My son is working hard at getting kicked out of my mom and dad's house in fact he may already be gone by now. He started blowing my phone up before daylight today but I still decide when to answer and when not to and I haven't talked directly to him. I had several texts saying that he couldn't live there anymore.
I was a bit skeptical about him moving in there from the start. Minus a drug addiction, my dad and son are cut from the same cloth. Both hot tempered and moody.

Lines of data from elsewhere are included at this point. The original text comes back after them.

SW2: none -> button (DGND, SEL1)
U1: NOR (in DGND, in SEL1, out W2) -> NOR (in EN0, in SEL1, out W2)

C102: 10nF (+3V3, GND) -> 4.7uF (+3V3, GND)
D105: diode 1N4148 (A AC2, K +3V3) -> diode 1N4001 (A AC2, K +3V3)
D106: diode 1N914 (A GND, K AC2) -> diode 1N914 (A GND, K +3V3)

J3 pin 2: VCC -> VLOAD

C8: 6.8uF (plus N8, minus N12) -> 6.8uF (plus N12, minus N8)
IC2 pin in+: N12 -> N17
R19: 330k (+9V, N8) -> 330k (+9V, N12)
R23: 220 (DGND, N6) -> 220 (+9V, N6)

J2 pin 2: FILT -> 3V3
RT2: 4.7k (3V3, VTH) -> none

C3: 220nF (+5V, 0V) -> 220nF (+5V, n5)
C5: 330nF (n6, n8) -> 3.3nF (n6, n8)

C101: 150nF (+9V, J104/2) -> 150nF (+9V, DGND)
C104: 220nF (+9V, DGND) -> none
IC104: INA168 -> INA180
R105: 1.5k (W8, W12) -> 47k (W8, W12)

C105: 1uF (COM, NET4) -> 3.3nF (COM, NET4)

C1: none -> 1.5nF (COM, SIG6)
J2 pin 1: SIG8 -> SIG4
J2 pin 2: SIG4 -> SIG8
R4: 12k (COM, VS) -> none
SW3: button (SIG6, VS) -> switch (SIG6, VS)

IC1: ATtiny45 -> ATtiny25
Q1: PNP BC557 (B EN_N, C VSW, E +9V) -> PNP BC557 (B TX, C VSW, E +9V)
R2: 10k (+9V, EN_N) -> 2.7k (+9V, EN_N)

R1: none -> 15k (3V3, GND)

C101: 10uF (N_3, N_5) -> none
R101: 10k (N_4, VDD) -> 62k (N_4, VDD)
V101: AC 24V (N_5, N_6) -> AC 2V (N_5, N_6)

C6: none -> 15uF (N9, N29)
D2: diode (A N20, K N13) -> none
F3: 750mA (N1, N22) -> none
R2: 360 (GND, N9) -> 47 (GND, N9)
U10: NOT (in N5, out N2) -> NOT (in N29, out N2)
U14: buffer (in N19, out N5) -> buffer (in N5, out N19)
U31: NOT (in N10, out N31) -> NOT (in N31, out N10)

My dad is the answer guy, you know the one, the one that can answer all of your questions and some of the ones he thinks you might ask at some other point and to top that off, he knows nothing about the biology of addiction and refuses to accept it as anything but bad moral character. Sounds like a recipe for disaster to me. But then, no one asked me.
My intuition is telling me that my son has something cooked up already. He talked to several different woman on the phone and Facebook while he was at my house over the holiday. This is what he does when he doesn't want to face reality. He tries to take the easiest perceived route out. He has a court date on January 15th and another on January 22nd. We have tried to encourage to get through these dates and see what happens because that is just part of owning the consequences for behavior.
If my dad makes him leave or if my son uses an argument to take off then my son will once again think he has someone to blame for his situation. If he leaves he won't be welomed back. He will once again be homeless and jobless.
He is 24 years old....this is not my problem. I should just stay out of it. I didn't cause it and I can't change any part of it.
I am just praying that I have developed the stick to it to stick to it.
Terri, Happy New Year! Yes you have the tools to stay strong. It really is the only thing to do here. Take care of yourself!
ReplyDeleteHappy New Year Terri. Allow your son to live his life but most importantly do not forget to live your life too in 2013.